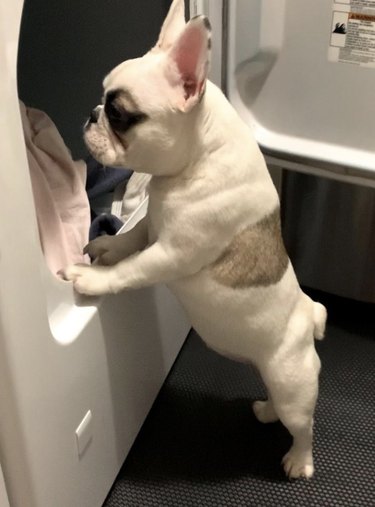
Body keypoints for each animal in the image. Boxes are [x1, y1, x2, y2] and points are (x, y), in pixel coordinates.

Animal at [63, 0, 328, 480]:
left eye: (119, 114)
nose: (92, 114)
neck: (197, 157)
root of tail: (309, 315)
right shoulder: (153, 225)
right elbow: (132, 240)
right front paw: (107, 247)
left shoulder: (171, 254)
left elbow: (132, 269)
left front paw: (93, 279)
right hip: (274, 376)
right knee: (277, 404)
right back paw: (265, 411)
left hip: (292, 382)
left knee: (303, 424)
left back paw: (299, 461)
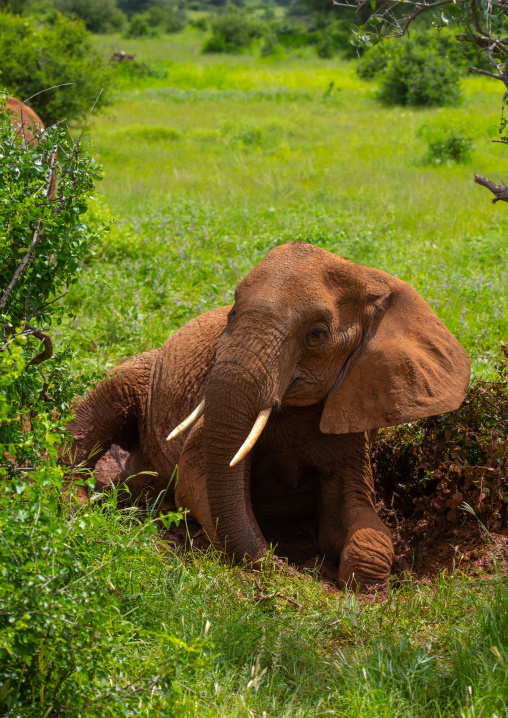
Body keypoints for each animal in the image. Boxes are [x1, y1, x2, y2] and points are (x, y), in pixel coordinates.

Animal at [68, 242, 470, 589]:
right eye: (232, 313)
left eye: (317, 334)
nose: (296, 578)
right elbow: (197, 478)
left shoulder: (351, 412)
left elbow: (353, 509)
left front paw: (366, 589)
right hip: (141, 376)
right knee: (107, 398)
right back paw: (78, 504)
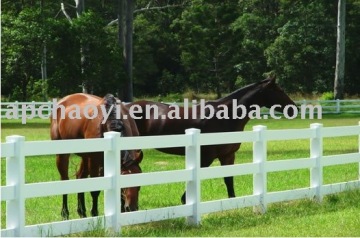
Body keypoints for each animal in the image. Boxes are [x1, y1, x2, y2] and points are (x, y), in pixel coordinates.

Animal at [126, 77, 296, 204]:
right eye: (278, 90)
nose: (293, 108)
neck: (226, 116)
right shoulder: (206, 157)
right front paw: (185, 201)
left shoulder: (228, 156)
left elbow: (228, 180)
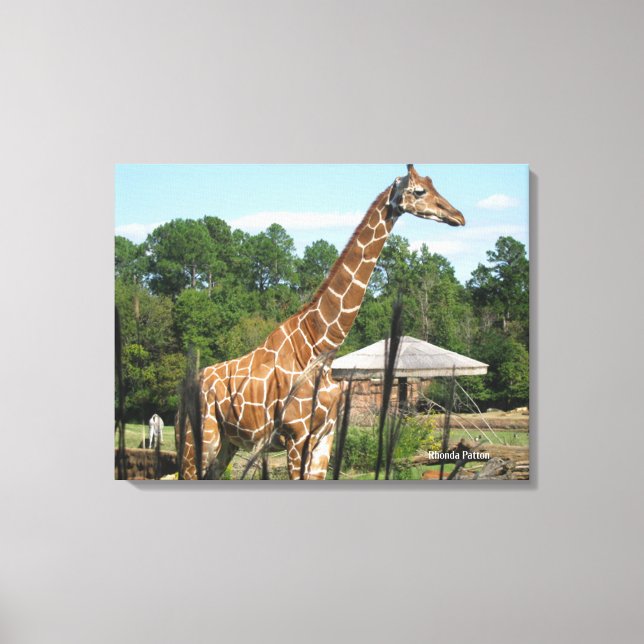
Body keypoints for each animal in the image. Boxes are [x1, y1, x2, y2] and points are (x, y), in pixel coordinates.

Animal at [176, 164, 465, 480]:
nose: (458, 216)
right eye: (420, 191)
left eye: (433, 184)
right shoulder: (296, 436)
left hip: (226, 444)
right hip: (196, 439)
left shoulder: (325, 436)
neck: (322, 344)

------------------------------------

> [REQUIREMENT]:
The response should reproduce all the material above exactly and leave out its pictures.

> [RESULT FOR THIS TASK]:
Body keypoints for each animal in the image. Boxes are [x1, y1, x2, y2] and points are (x, y), in pixel coordinates.

Animal at [63, 0, 328, 480]:
left eye: (119, 114)
nose: (92, 114)
neck: (197, 157)
root of tail: (309, 315)
right shoulder: (153, 225)
right elbow: (132, 240)
right front paw: (107, 247)
left shoulder: (171, 254)
left elbow: (132, 269)
left front paw: (93, 279)
right hip: (274, 376)
right knee: (277, 404)
right back paw: (265, 411)
left hip: (292, 382)
left knee: (303, 424)
left back paw: (299, 461)
Body keypoints for each animal in the image. Boxes are [x1, y1, x2, y2] and points are (x, y), in pixel coordinates.

Animal at [68, 242, 470, 589]:
right eye: (232, 313)
left eye: (317, 334)
nose: (296, 578)
right elbow: (197, 478)
left shoulder: (351, 412)
left elbow: (353, 509)
left front paw: (366, 589)
right hip: (141, 376)
right knee: (107, 398)
right back paw: (78, 504)
Body keypoints for each animal in the image. Boxes are [x1, y1, x2, y2] and points are (x, y), in pixel coordinates.

Animal at [126, 77, 296, 204]:
right eye: (278, 90)
nose: (293, 108)
neck: (226, 116)
right shoulder: (206, 157)
right front paw: (185, 201)
left shoulder: (228, 156)
left elbow: (228, 180)
Body keypoints for each animal in the image. Boxes are [x1, y1, x2, y2] and points are (x, y), in pixel coordinates.

Animal at [176, 164, 465, 480]:
nose: (458, 216)
right eye: (420, 191)
left eye: (433, 184)
right shoulder: (296, 436)
left hip: (226, 444)
right hip: (196, 439)
left shoulder: (325, 436)
neck: (322, 344)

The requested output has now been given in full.